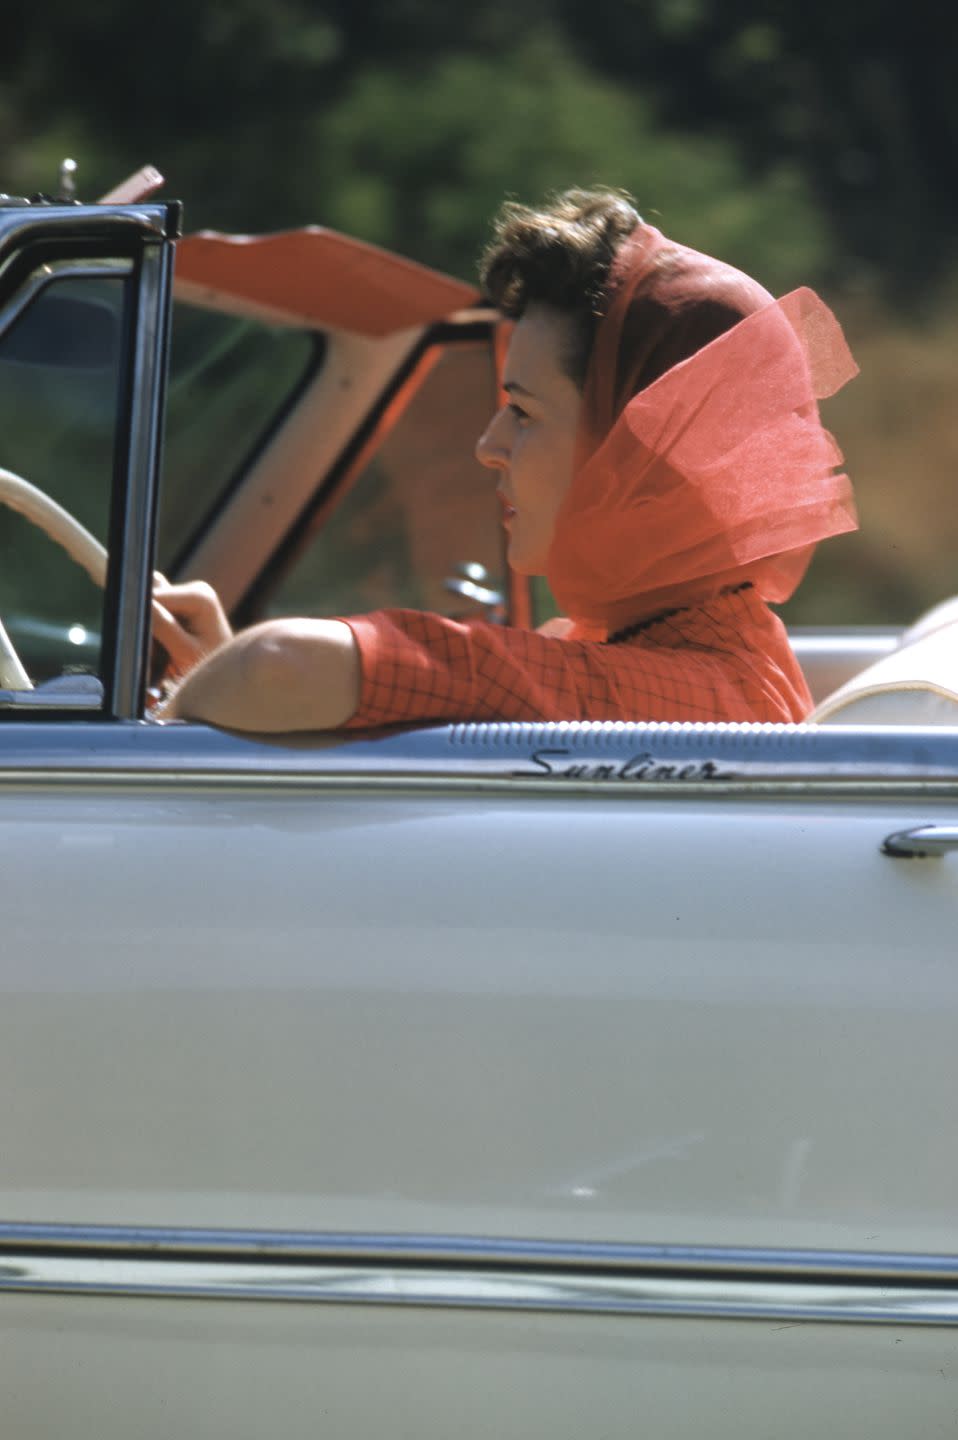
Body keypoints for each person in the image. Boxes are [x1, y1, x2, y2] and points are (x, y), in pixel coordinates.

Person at [155, 188, 858, 732]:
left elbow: (278, 667)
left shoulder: (695, 694)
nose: (487, 446)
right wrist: (222, 674)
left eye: (523, 412)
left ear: (642, 464)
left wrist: (184, 710)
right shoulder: (691, 656)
━━━━━━
_TASK BRIEF_. Strip out the images, then output the records above word for word.

_RESPONSE_.
Body keypoints for each person in the image. Boxes are [x1, y1, x2, y2] and points are (x, y), in pixel coordinates.

Person at [155, 188, 858, 732]:
left elbow: (278, 667)
left shoulder: (695, 694)
nose: (487, 446)
right wrist: (222, 674)
left eye: (523, 412)
left ear: (642, 464)
left wrist: (184, 710)
right shoulder: (691, 656)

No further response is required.